Chrome won't save the following information:

Your browsing history

Cookies and site data

Information entered in forms

\----

Your activity might still be visible to:

Websites you visit

Your employer or school

Your internet service provider

------
random_visitor
> The lawsuit seeks at least $5 billion, accusing the Alphabet Inc unit of
> surreptitiously collecting information about what people view online and
> where they browse, despite their using what Google calls Incognito mode.

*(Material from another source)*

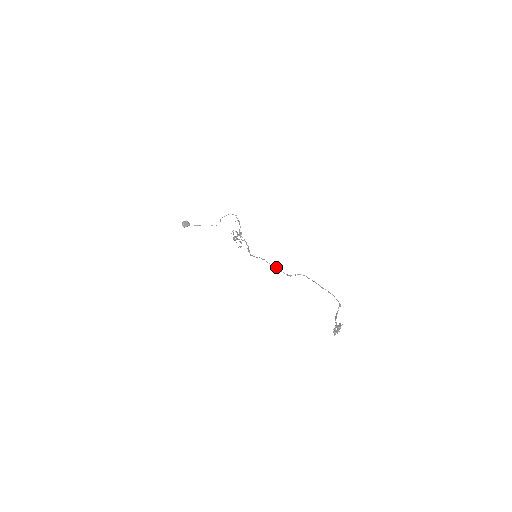
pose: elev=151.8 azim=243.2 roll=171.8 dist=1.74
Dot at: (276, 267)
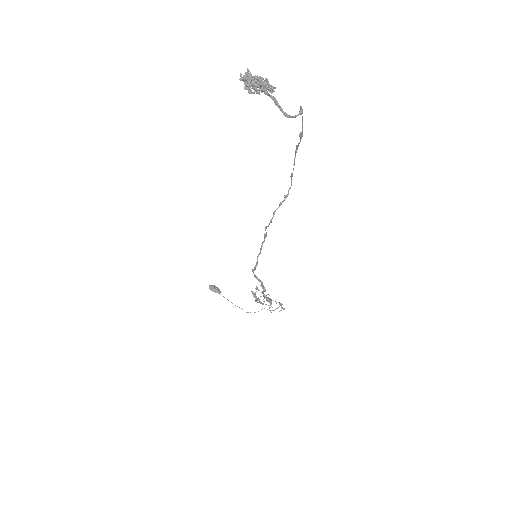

So, just another iteration of "Let's sue a megacorp"

------
levesque
Feels like they are blaming Google (Chrome) for Google (search) tracking users
altogether? Maybe we need to start legally enforcing "Do not track" browser
state?

------
thedentde
It is somewhat sad that -apparently- nowadays it is enough to just think of
some (magic) functionality and then you can sue a company if the product does
not fulfill this fantasy (even if it clearly says so on every incognito tab
you open)

But isn't it even more depressing that every tech news outlet has to jump on
that craziness and amplify it thereby? Why do wee need to read about this...
as if it would be something to consider even vaguely truthful?

------
BasedCode
Do people really believe that private browser modes were intended to protect
them from tracking?

I thought it was pretty clear that the intention was to hide history activity
from users of the same computer.